**QUOTED PASSAGE:**
Private equity funds have become increasingly popular in recent years among those asset managers looking to offer a differentiated product to their clients and to increase their earning potential. Nonetheless, navigating the complexities of launching a private equity fund requires careful planning in order to navigate the numerous regulatory and legal landmines that can create risk for new fund managers. In this article, we provide a basic roadmap for those interested in forming a private equity fund and discuss, among other things, what is a private equity fund, how private equity funds are structured, who manages a private equity fund and how they are paid, the key terms governing investments in private equity funds, the regulations that govern the offer and sale of private equity fund interests, who can invest in a private equity fund, what vendors are typically retained to provide services to a private equity fund, the documents that are typically drafted to form a private equity fund, and how much it costs to launch and operate a private equity fund.

 

What Is a Private Equity Fund?

In short, a private equity fund is a pool of assets gathered from one or more investors whose capital is invested in various investments that are acquired and disposed of by a private equity fund manager (who we will also refer to as a “sponsor” in this article) during the life of the fund. Private equity funds come in all shapes and sizes. Some raise as little as $500,000 before launching operations while others can raise $10 billion in assets at launch. Private equity funds can invest in almost any kind of assets, although there may be restrictions in certain circumstances. Most private equity funds invest in privately-offered companies and funds. A subset of private equity funds is the venture capital fund, which typically invests in start-up companies or early-stage companies. Typically, the investments that characterize private equity investments are illiquid in nature, meaning they cannot be easily disposed of at the discretion of the fund. Therefore, private equity funds are classified as “closed-end” funds because investors are prohibited from voluntarily withdrawing their investments in the fund and only receive distributions once fund investments have been sold or income is otherwise received in connection with fund investments.   

 

Typically, the investors participate in the profits from the private equity fund based on their ownership interest in the private equity fund. Unlike hedge funds, private equity fund investors typically do not contribute all of their invested funds at the time of investment, but only commit to contribute capital (a so-called “capital commitment”) when they initially invest in the fund. The investor only transfers money to the fund once it is “called” by the fund manager when the fund is ready to make an investment. Typically, investors are only admitted to the fund at the initial closing of the fund and, in certain circumstances, up to one year after the initial closing. Private equity funds typically have a finite investment period, typically lasting anywhere from two to seven years, during which initial portfolio investments can be made. After the termination of the investment period, fund managers can only make follow-on investments in existing portfolio investments and harvest existing investments. Private equity funds typically have a finite lifespan, typically from seven to ten years, with the right for the fund manager to extend the life of the fund for a few years, depending on the circumstances.

**INFORMATION SHOWN:**
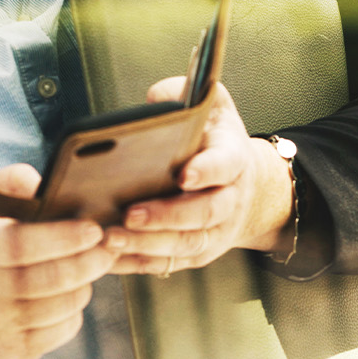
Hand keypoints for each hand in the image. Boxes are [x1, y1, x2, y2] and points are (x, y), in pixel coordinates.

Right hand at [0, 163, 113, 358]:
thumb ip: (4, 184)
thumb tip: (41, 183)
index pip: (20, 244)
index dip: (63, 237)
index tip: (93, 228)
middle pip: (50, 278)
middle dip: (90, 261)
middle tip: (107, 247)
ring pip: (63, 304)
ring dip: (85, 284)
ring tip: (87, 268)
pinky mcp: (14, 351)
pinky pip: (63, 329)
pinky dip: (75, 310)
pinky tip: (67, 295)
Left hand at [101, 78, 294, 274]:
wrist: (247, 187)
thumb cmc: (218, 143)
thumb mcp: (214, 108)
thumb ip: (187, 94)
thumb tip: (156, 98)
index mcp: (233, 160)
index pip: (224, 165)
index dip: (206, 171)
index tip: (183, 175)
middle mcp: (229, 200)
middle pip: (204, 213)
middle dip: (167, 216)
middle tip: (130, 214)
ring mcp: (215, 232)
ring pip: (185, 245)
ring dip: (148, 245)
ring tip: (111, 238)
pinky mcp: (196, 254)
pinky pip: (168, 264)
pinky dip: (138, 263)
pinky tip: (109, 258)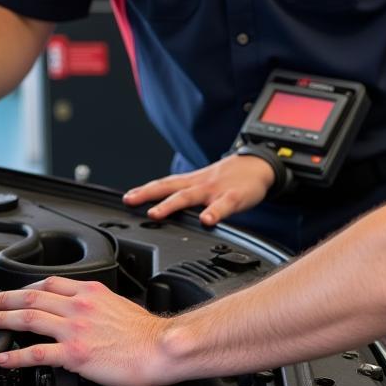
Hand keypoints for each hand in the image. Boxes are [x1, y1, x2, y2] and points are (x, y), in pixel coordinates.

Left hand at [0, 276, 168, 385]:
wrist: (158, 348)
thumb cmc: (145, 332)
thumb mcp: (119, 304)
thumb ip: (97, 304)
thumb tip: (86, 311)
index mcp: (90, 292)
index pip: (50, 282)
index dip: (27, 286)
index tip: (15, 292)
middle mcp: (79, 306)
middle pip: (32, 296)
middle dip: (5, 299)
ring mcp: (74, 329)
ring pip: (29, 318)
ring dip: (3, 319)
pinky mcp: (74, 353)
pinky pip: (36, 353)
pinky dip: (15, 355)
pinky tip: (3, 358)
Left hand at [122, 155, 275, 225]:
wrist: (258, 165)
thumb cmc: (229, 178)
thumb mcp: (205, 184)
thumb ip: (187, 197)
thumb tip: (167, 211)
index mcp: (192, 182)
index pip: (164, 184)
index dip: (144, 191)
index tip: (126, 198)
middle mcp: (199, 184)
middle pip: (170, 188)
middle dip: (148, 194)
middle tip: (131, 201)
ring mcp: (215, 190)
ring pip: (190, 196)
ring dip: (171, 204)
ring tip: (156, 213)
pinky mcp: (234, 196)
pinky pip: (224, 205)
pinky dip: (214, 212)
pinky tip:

**EXERCISE OBJECTIVE:** Write the next part of the article on launching a private equity fund, picking up after its last sentence.

**OUTPUT OF THE TASK:**
 

How Are Private Equity Funds Structured?

Where a fund sponsor’s prospective investors are all U.S. residents, typically the fund sponsor will organize a single stand-alone domestic fund that will typically be organized in Delaware as a limited partnership or limited liability company. The investors typically participate in the limited liability company or limited partnership by purchasing “interests” in the fund. However, if the fund sponsor has non-U.S. investors and/or tax-exempt investors, the fund sponsor may want to organize an offshore fund (typically set up in a tax-friendly jurisdiction) where the non-U.S. investors and/or tax-exempt investors can invest. Therefore, the fund sponsor can run the domestic and offshore funds “side-by-side” making investments pro-rata among the funds. However, for administrative or tax reasons, the fund sponsor may choose to organize the funds in a “master-feeder” structure whereby the assets of the onshore and offshore funds “feed” into a master fund (typically organized in the tax-friendly jurisdiction) where all of the investments are held.

 

Who Manages the Private Equity Fund and How Are They Paid?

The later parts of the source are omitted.